▸ Supplied text:

■ ■ ■ ■

Notice how tribes have their own membership behaviour codes? How tribal influence can cut across organizational structures? Do they work for or against you?
Tribal Influence (Audio)
Do you know what tribal influences and undercurrents exist in your company? Have you ever noticed how tribes have their own membership behavior codes and how their dynamics can cut across organizational structures? What “tribes” are you a member of? How aware are you of different “tribes” operating around you? What influences are they able to exert? What is a “tribe”?
What role could tribal influence be playing in your organization?
I have seen tribes defined as “a group of persons forming a community and claiming descent from a common ancestor” (Oxford English Dictionary) or a group of persons with a common occupation, interest, or habit,” or “a large family.”
What does the word “tribe” mean to you? Having grown up in Africa, I was exposed to many tribes in the classic “colonial sense”. Africa is riddled with different tribes or ethnic groups, very often in conflict. The world is full of examples where different tribes undermine the ability to form a sovereign government that tries to accommodate all of them under one rule, or break up a sovereign country into a few smaller “tribal related ones”.
But that is not what I want to discuss today. I would like to focus on the existence and influence of tribes in an organizational context.
I have just finished reading a book by management consultant Ray Immelman called “Great boss, dead boss” which was given to me by his brother Phil, who is one of my professional associates in Singapore. It was a great read in that it was written in the form of fiction novel with a wonderful plot and much suspense, while it outlined a bunch of “home truths” all of us in leadership experience all the time. If you are building or running an organization or leading a team I recommend this book.
What it highlighted for me to understand so clearly for the first time was how much subtle power tribes and tribal behavior have within organizations to undermine or influence corporate policy and outcomes. It taught me that any leader ignores tribal influences at their leadership and organizational peril.
Old school tie
I’m sure you are aware of the power and influence so often still embedded in the “old school tie” association, right? If you aren’t a “member” of that group it can be extremely difficult to “feature”, can’t it? One seems to feel unable to ever get into “the inner circle”. In the context of this blog I’m also going to call that a “tribe”.
Power bases and power struggles
In any organization there will be tension between different functions and departments from time to time (are you kidding I hear some of you say – it’s all the time). Manufacturing will always complain that Sales make promises they can’t keep, and if that doesn’t work, they blame Maintenance for breakdowns (but never let them have the plant to refurbish etc) or they grumble about QA being too tough on them. Then there are the unions that cut across all those dynamics, not to forget that common enemy: “Head Office”. A few weeks ago I wrote about Being too Defensive and that is certainly a behavioral trait that is found between departments and tribes, right?
How does this relate to “tribes”? Well, I learned that often these different departments harbor the same sort of people, often when their boss is able to recruit too many people “just like them”. They may have common engineering or education backgrounds; or perhaps common sporting or cultural allegiances etc. that can exert very powerful influences over or against “non-tribal members”.

■ ■ ■ ■

▸ Challenges:
• A. In the article on tribal influence, who wrote the book "Great boss, dead boss"?
• B. Duplicate the passage of the article on tribal influence starting at "I have seen" and ending at "an organizational context.".
The entries come from a different source than the article on tribal influence.

■ ■ ■ ■

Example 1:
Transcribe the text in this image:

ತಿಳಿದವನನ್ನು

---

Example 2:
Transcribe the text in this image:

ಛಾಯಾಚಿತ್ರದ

■ ■ ■ ■

▸ Results:
• A. Management consultant Ray Immelman.

• B.
I have seen tribes defined as “a group of persons forming a community and claiming descent from a common ancestor” (Oxford English Dictionary) or a group of persons with a common occupation, interest, or habit,” or “a large family.”
What does the word “tribe” mean to you? Having grown up in Africa, I was exposed to many tribes in the classic “colonial sense”. Africa is riddled with different tribes or ethnic groups, very often in conflict. The world is full of examples where different tribes undermine the ability to form a sovereign government that tries to accommodate all of them under one rule, or break up a sovereign country into a few smaller “tribal related ones”.
But that is not what I want to discuss today. I would like to focus on the existence and influence of tribes in an organizational context.